### Parts of the exercise
A - Rewrite the item in the Knowledge, Skills and Abilities section that begins "Strong organizational and time-management skills" as a short list, keeping its main facts.
B - Repeat part of the Knowledge, Skills and Abilities section word for word, beginning at the words "Knowledge, Skills and" and stopping after "and external stakeholders.".
C - Which computer applications are named in the Knowledge, Skills and Abilities section?

### Excerpt to read
+--

Knowledge, Skills and Abilities

  • Proficient in computer applications with demonstrated ability to use Microsoft Word, Excel, and related systems effectively.
  • Strong organizational and time-management skills with the ability to prioritize multiple tasks, manage shifting priorities, and meet deadlines in a fast-paced environment.
  • Exceptional attention to detail and accuracy when reviewing, processing, and analyzing information.
  • Excellent written and verbal communication skills, including strong grammar, reading comprehension, and the ability to present information clearly in both one-on-one and group settings.
  • Ability to communicate professionally and confidently with internal and external stakeholders.
  • Demonstrated critical thinking, self-initiative, and sound judgment in problem-solving and decision-making.
  • Ability to quickly learn and apply department policies, procedures, goals, and services.
  • Self-motivated and disciplined, with the ability to work independently and manage responsibilities effectively, including in a remote or hybrid environment.

+--

### Input data

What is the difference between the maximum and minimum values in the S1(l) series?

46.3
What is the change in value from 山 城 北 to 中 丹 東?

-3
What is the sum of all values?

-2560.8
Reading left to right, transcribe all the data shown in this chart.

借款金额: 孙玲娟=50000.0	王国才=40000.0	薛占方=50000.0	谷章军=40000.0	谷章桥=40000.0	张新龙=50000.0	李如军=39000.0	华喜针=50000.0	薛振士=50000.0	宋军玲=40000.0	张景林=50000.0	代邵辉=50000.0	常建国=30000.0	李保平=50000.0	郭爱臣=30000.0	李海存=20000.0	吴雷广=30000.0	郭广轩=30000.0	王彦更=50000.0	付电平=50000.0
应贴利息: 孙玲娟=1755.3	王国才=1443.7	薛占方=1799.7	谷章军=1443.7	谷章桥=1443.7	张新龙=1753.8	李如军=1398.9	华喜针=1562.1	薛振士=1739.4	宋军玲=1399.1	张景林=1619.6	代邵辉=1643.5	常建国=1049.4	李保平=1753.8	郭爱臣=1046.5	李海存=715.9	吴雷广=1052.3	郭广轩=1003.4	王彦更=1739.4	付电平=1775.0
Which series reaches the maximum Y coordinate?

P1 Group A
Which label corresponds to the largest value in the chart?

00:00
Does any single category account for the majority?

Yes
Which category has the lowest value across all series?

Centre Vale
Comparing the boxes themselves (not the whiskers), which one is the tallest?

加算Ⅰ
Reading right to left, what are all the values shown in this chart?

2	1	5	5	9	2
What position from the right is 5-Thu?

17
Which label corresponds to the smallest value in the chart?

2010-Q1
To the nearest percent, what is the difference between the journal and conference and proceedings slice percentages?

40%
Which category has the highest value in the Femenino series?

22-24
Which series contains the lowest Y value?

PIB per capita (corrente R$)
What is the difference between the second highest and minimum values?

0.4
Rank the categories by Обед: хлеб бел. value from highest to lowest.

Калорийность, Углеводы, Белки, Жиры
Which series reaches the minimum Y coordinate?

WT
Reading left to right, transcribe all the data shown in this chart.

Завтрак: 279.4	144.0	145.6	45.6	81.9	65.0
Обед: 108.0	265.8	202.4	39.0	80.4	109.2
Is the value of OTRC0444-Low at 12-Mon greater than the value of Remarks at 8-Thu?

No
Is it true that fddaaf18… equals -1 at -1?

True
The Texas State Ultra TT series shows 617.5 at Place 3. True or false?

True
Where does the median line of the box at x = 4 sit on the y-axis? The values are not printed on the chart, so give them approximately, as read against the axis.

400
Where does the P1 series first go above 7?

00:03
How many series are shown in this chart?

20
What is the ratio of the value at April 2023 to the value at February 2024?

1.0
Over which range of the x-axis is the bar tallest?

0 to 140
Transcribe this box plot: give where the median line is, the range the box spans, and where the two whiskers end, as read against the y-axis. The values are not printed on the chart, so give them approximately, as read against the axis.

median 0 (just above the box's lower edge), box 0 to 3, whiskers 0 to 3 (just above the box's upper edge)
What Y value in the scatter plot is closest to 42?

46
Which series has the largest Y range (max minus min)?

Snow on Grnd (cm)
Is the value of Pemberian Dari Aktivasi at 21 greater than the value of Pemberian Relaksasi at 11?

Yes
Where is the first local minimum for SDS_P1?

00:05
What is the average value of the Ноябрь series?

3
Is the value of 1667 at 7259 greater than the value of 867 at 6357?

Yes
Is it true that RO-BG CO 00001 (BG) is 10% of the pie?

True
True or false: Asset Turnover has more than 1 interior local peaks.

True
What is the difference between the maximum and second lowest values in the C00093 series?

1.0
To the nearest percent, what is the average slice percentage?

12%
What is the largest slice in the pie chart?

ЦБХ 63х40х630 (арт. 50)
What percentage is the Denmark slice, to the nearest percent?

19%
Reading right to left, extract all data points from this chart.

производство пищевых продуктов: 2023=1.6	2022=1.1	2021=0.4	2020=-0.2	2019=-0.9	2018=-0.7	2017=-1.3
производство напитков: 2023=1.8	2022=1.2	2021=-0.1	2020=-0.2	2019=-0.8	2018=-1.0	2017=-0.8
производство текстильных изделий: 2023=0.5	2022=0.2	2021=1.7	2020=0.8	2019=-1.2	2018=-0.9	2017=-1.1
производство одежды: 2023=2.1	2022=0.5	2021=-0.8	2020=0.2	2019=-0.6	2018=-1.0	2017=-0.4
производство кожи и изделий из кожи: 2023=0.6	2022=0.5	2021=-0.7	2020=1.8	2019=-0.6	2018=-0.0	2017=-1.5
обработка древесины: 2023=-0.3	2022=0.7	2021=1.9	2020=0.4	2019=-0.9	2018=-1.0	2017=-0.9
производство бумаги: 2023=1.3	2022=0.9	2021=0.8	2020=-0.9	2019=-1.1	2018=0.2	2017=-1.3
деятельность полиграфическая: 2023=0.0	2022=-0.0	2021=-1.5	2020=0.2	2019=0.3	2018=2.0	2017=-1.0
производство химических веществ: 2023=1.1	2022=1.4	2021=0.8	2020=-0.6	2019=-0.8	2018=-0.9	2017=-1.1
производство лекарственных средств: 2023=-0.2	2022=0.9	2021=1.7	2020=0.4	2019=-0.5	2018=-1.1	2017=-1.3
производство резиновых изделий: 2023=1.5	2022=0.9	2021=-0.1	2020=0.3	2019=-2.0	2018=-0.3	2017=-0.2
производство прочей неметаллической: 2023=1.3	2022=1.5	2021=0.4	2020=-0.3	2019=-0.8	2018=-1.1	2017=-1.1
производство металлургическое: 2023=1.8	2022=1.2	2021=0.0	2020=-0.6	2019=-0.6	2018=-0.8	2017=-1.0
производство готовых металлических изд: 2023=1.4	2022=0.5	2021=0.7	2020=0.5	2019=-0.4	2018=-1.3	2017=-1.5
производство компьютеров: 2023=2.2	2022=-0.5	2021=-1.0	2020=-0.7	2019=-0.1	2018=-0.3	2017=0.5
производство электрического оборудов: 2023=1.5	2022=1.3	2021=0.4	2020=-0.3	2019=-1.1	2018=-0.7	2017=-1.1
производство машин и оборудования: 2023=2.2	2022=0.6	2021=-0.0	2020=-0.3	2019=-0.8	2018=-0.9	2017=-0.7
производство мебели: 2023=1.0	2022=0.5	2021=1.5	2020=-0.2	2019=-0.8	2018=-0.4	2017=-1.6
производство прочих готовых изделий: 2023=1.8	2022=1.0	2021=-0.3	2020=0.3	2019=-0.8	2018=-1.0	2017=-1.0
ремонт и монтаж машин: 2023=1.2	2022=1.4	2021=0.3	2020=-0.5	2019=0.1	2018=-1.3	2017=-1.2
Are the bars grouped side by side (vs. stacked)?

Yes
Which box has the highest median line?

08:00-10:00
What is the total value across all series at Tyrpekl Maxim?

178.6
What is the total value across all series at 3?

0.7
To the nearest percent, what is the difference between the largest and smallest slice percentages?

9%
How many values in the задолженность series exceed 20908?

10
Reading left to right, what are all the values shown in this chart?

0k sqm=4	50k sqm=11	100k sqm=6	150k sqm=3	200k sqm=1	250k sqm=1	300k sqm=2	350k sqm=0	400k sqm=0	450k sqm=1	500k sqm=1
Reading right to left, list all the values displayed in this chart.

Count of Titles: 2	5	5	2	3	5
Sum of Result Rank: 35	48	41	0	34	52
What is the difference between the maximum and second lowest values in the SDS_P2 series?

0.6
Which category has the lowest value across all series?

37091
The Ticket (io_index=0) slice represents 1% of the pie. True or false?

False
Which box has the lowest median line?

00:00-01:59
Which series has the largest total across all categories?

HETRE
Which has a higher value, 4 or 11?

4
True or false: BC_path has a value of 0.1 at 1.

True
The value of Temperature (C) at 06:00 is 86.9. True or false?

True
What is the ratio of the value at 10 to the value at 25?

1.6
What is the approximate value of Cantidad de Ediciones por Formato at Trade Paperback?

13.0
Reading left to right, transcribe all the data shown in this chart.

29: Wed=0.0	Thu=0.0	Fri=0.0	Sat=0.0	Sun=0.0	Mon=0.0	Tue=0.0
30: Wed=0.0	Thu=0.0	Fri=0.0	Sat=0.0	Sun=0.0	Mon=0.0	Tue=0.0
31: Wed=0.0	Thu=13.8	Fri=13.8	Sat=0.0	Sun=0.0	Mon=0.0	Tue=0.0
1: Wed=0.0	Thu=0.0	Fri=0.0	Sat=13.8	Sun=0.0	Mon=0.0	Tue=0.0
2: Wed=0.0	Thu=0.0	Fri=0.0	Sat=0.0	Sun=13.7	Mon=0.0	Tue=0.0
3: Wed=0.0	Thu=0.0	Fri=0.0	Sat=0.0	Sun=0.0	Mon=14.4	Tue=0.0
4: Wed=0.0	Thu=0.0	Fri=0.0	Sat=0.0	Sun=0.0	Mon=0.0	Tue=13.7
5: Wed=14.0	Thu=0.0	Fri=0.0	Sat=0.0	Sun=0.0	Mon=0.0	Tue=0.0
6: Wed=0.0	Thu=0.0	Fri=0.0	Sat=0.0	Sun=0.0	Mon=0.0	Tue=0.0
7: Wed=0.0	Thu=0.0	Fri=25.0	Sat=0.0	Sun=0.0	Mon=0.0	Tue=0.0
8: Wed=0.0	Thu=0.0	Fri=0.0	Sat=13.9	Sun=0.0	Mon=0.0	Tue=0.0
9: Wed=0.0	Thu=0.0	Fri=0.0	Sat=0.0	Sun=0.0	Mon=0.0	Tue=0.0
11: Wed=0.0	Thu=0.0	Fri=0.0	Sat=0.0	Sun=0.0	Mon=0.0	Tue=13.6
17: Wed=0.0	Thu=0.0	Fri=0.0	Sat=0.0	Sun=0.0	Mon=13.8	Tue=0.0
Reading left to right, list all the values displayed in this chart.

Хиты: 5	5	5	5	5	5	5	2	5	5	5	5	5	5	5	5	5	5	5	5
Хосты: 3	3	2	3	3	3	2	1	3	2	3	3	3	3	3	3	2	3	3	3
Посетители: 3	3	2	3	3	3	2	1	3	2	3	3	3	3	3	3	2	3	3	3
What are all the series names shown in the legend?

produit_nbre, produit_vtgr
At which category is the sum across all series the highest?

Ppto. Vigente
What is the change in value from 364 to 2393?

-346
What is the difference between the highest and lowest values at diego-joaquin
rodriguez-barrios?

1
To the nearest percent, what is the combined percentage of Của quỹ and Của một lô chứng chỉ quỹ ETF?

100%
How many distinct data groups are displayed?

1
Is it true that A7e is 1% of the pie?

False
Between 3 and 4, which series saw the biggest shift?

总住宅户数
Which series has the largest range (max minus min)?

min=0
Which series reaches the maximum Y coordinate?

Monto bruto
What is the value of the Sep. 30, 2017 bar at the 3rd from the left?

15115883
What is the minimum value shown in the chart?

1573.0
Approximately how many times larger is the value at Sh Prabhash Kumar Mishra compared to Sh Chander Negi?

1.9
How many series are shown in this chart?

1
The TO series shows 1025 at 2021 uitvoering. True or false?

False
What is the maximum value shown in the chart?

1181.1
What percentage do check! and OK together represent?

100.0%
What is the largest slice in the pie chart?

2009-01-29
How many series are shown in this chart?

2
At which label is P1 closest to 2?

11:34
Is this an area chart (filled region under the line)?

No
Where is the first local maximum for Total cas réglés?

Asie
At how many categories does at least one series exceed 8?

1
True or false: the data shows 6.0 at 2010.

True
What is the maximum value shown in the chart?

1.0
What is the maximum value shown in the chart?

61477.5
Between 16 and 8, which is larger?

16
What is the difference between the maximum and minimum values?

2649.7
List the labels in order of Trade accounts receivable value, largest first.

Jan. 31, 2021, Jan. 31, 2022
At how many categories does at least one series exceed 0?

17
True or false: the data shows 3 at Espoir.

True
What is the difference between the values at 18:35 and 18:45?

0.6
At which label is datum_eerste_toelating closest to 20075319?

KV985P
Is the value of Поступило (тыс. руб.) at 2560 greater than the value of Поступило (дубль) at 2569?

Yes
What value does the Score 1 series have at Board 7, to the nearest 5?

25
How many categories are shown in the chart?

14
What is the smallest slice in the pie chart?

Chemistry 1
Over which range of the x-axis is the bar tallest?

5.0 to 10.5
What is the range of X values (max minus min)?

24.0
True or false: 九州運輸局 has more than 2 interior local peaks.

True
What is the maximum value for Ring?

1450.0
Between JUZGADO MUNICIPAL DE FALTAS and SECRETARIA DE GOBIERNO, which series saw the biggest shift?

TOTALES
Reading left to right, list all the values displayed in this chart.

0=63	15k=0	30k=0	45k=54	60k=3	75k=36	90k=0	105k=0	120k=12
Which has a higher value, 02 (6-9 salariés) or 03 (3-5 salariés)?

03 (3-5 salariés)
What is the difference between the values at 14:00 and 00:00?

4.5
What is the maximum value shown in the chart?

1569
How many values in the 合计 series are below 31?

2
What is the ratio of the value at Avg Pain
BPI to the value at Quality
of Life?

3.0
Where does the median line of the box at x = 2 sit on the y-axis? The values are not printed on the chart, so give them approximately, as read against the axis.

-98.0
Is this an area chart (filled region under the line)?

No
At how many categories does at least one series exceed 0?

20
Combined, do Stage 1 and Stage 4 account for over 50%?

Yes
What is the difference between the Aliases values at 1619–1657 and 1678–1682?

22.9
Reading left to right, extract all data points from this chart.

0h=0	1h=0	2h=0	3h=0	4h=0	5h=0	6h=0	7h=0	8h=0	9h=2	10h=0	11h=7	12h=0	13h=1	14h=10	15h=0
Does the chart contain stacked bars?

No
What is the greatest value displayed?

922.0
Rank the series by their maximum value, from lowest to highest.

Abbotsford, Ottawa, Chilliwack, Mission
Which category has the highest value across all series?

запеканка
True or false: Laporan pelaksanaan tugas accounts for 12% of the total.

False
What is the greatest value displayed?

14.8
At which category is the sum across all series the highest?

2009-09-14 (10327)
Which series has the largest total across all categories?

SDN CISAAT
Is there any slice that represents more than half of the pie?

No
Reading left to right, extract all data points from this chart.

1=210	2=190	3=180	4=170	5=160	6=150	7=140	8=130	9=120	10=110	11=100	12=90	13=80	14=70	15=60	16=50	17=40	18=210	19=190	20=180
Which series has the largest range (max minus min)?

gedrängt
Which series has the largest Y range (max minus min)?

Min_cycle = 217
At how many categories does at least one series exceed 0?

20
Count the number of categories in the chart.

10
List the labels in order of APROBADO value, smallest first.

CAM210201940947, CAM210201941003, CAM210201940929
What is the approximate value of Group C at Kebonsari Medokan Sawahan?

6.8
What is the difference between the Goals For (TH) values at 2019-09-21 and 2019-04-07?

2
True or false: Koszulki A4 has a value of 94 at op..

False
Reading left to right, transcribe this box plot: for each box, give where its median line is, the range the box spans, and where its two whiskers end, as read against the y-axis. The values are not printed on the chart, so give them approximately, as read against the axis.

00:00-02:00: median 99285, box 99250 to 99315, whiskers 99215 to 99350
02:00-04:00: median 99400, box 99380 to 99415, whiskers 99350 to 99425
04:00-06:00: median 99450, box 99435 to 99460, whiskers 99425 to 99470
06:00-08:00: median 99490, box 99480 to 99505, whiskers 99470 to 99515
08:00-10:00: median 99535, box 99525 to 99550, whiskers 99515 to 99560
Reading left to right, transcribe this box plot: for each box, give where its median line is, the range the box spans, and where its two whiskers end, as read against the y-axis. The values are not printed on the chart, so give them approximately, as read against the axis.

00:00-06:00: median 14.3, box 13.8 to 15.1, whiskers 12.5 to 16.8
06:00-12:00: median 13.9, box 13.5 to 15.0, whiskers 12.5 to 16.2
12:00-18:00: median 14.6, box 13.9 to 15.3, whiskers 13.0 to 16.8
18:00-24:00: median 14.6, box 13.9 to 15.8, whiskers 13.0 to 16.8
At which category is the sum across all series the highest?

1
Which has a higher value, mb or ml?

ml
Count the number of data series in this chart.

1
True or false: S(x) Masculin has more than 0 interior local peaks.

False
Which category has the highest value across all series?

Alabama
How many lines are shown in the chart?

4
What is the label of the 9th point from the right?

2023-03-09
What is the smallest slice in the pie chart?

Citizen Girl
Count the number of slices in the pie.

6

+--

### Exercise answers
A -
- Strong organizational and time-management skills
- Prioritizing multiple tasks
- Managing shifting priorities
- Meeting deadlines in a fast-paced environment

B -
Knowledge, Skills and Abilities

  • Proficient in computer applications with demonstrated ability to use Microsoft Word, Excel, and related systems effectively.
  • Strong organizational and time-management skills with the ability to prioritize multiple tasks, manage shifting priorities, and meet deadlines in a fast-paced environment.
  • Exceptional attention to detail and accuracy when reviewing, processing, and analyzing information.
  • Excellent written and verbal communication skills, including strong grammar, reading comprehension, and the ability to present information clearly in both one-on-one and group settings.
  • Ability to communicate professionally and confidently with internal and external stakeholders.

C - Microsoft Word and Excel.